== YOUR ASSIGNMENT ==
Without the images, print all the entries below exactly as given.

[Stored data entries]
+--

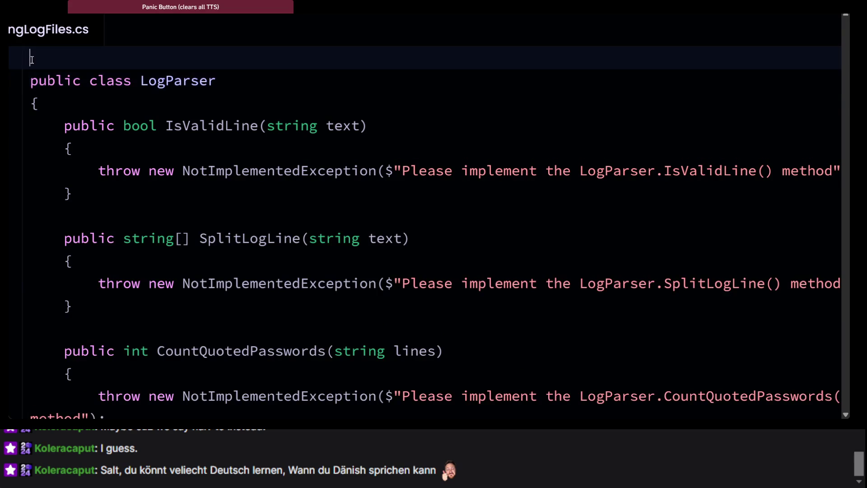
pyautogui.write('using')
# Step: Copy System.Text.RegularExpressions from the .NET regex docs example and paste it after 'using'
pyautogui.press('alt+Tab')
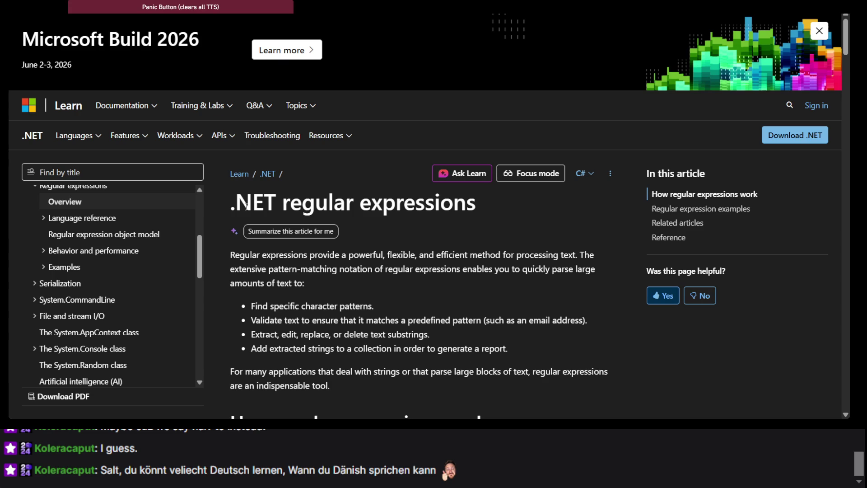
pyautogui.scroll(-10, 246, 205)
pyautogui.scroll(-15, 245, 205)
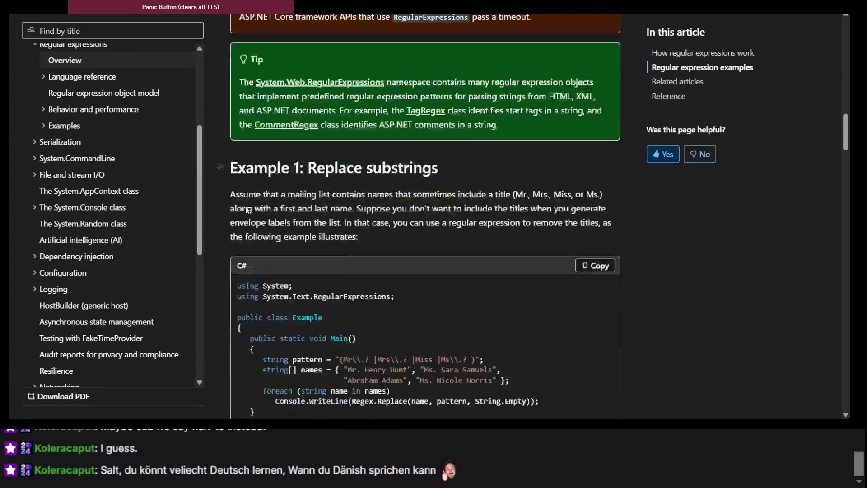
pyautogui.scroll(2, 245, 204)
pyautogui.doubleClick(263, 143)
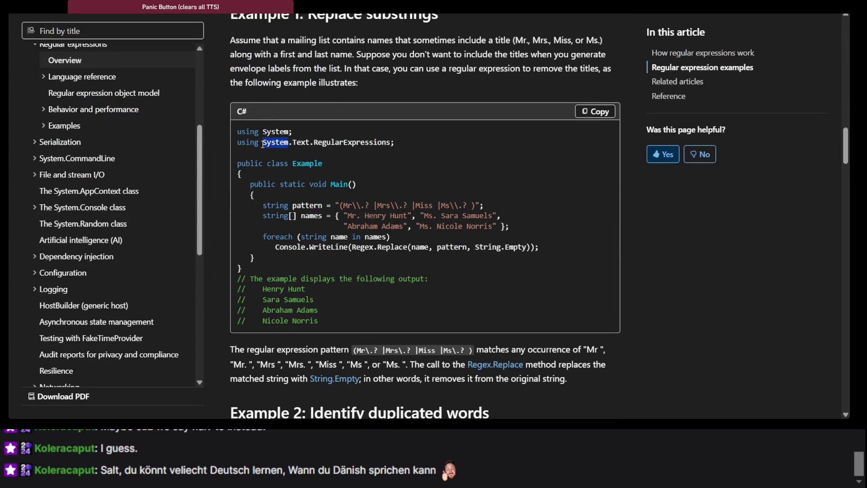
pyautogui.click(263, 144)
pyautogui.moveTo(262, 144)
pyautogui.mouseDown()
pyautogui.moveTo(460, 148)
pyautogui.moveTo(396, 144)
pyautogui.mouseUp()
pyautogui.press('ctrl+c')
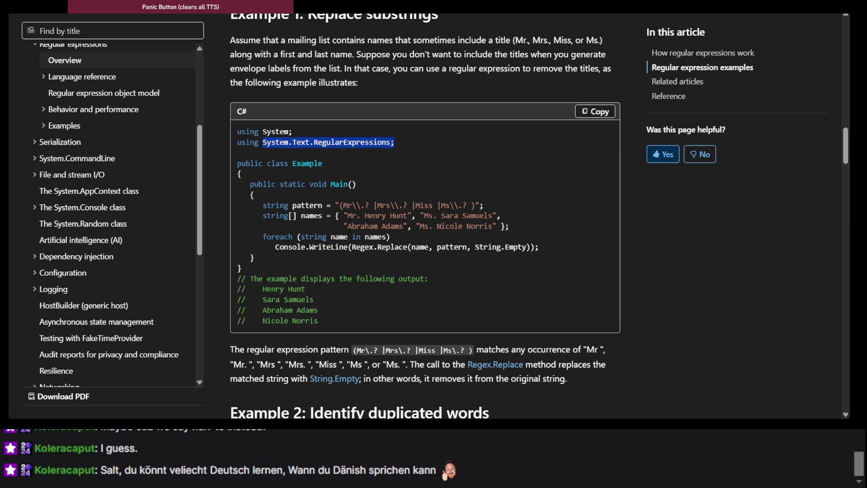
pyautogui.press('alt+Tab')
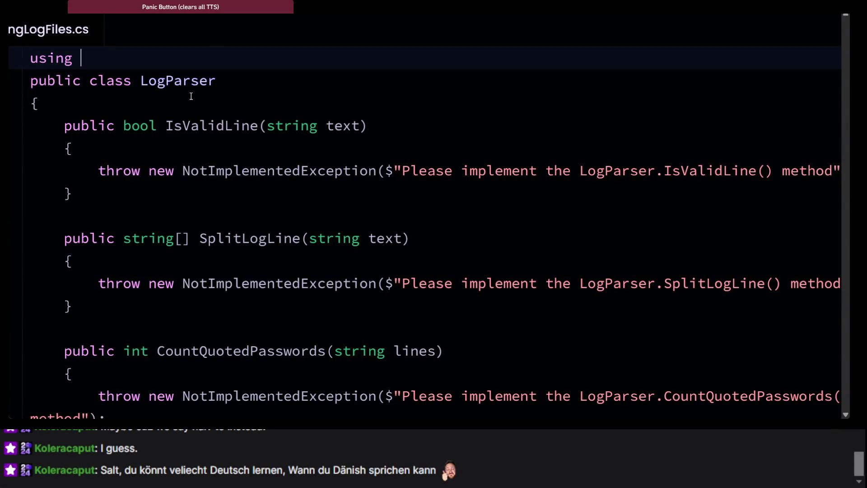
pyautogui.press('ctrl+v')
# Step: Comment out IsValidLine's throw statement with //
pyautogui.click(338, 96)
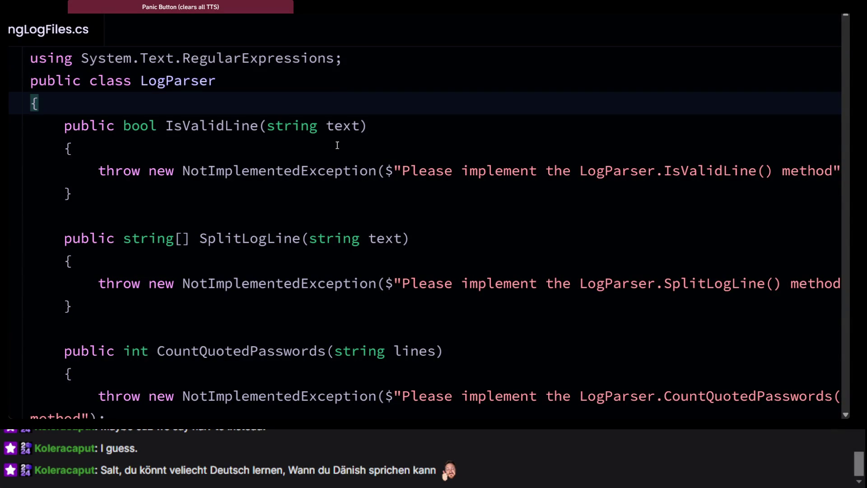
pyautogui.click(335, 167)
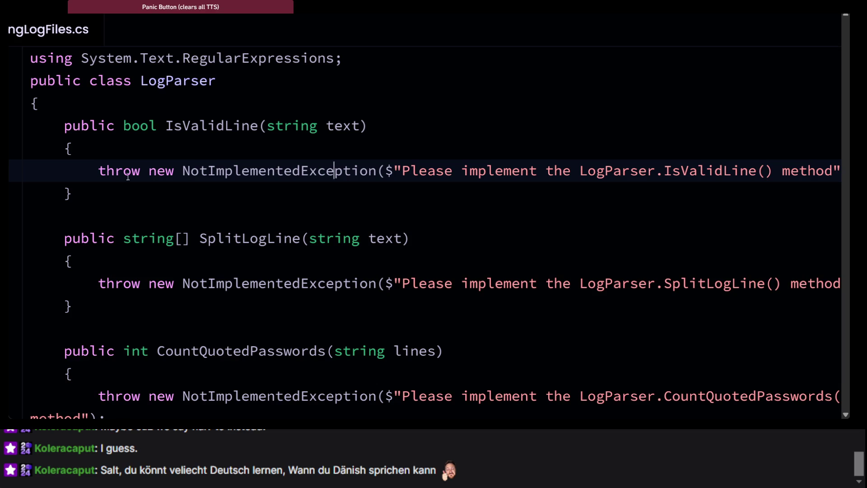
pyautogui.click(95, 170)
pyautogui.click(96, 170)
pyautogui.write('//')
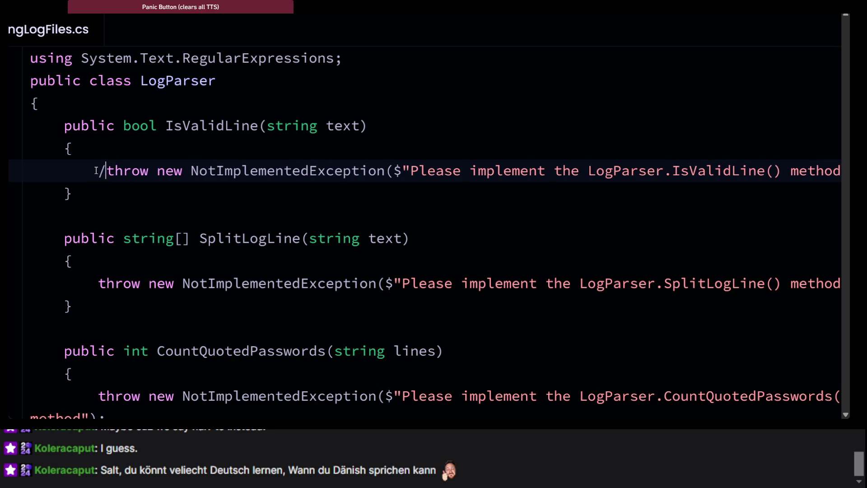
pyautogui.click(209, 143)
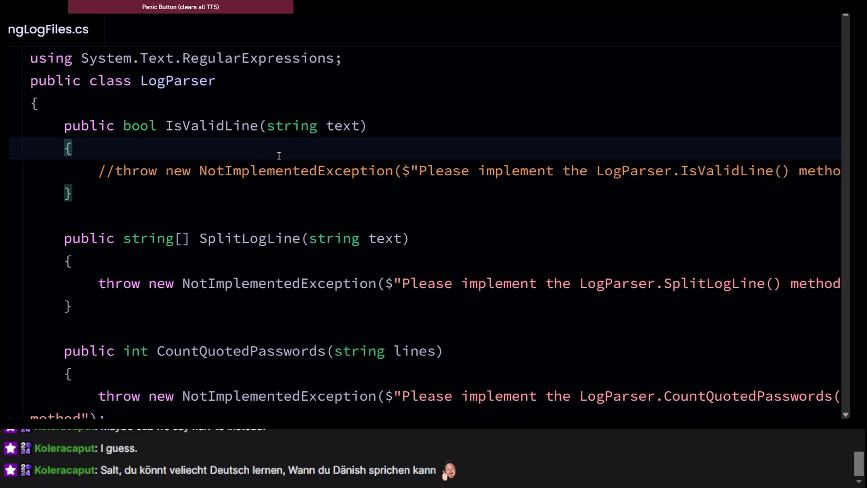
# Step: Study the .NET Regex example's pattern variable and names array lines in the docs
pyautogui.press('alt+Tab')
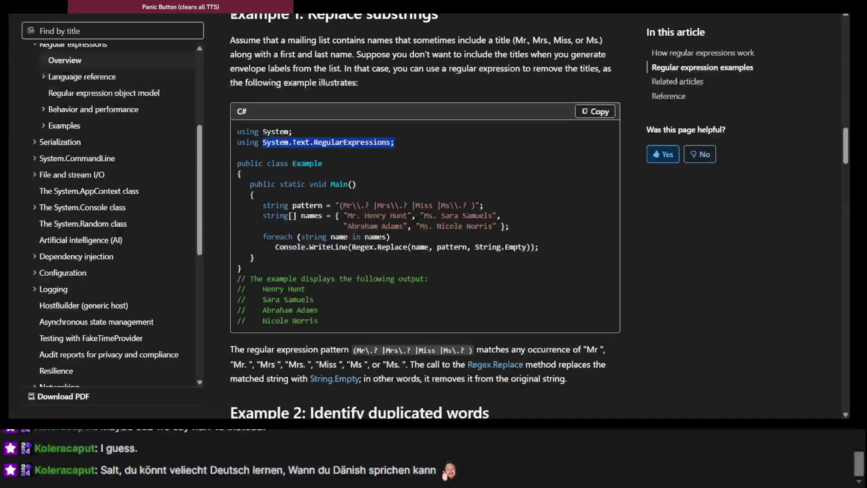
pyautogui.scroll(-2, 446, 272)
pyautogui.scroll(3, 445, 273)
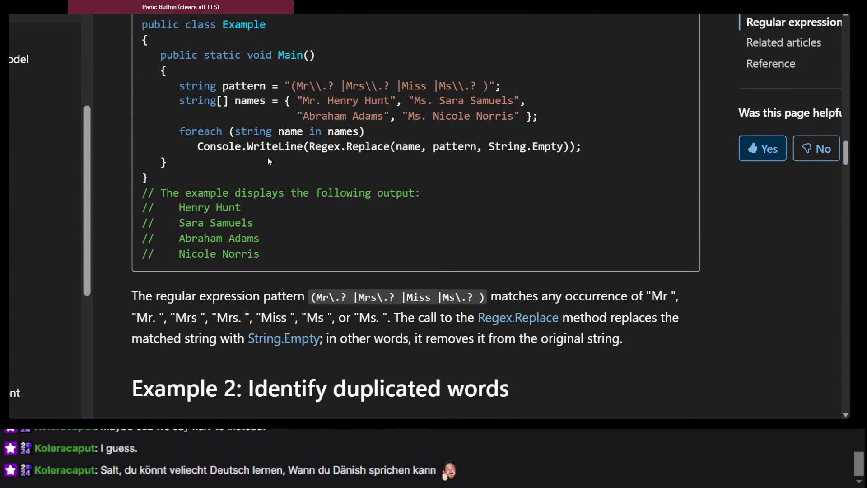
pyautogui.doubleClick(232, 88)
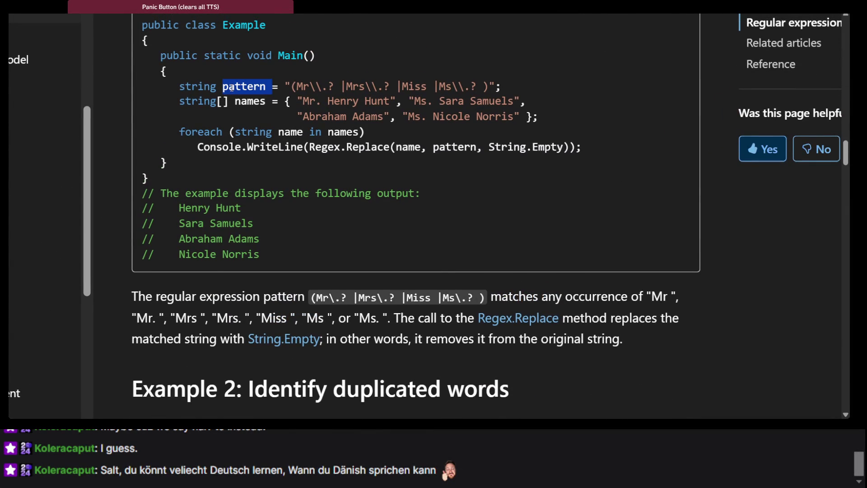
pyautogui.tripleClick(257, 102)
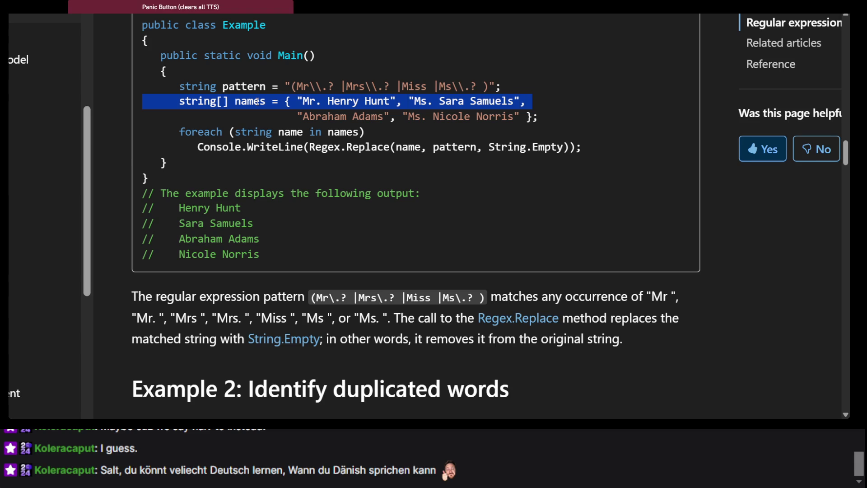
pyautogui.tripleClick(344, 119)
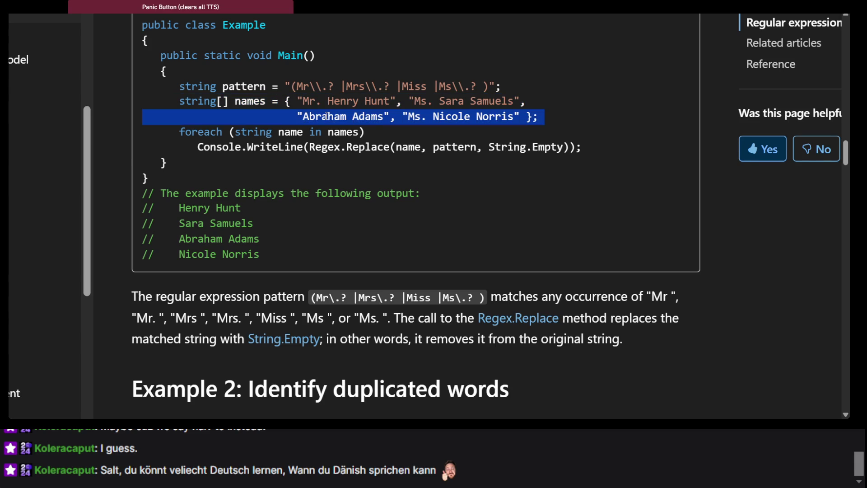
pyautogui.click(230, 100)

+--

== REPLY TO THE TASK ==
pyautogui.write('using')
# Step: Copy System.Text.RegularExpressions from the .NET regex docs example and paste it after 'using'
pyautogui.press('alt+Tab')
pyautogui.scroll(-10, 246, 205)
pyautogui.scroll(-15, 245, 205)
pyautogui.scroll(2, 245, 204)
pyautogui.doubleClick(263, 143)
pyautogui.click(263, 144)
pyautogui.moveTo(262, 144)
pyautogui.mouseDown()
pyautogui.moveTo(460, 148)
pyautogui.moveTo(396, 144)
pyautogui.mouseUp()
pyautogui.press('ctrl+c')
pyautogui.press('alt+Tab')
pyautogui.press('ctrl+v')
# Step: Comment out IsValidLine's throw statement with //
pyautogui.click(338, 96)
pyautogui.click(335, 167)
pyautogui.click(95, 170)
pyautogui.click(96, 170)
pyautogui.write('//')
pyautogui.click(209, 143)
# Step: Study the .NET Regex example's pattern variable and names array lines in the docs
pyautogui.press('alt+Tab')
pyautogui.scroll(-2, 446, 272)
pyautogui.scroll(3, 445, 273)
pyautogui.doubleClick(232, 88)
pyautogui.tripleClick(257, 102)
pyautogui.tripleClick(344, 119)
pyautogui.click(230, 100)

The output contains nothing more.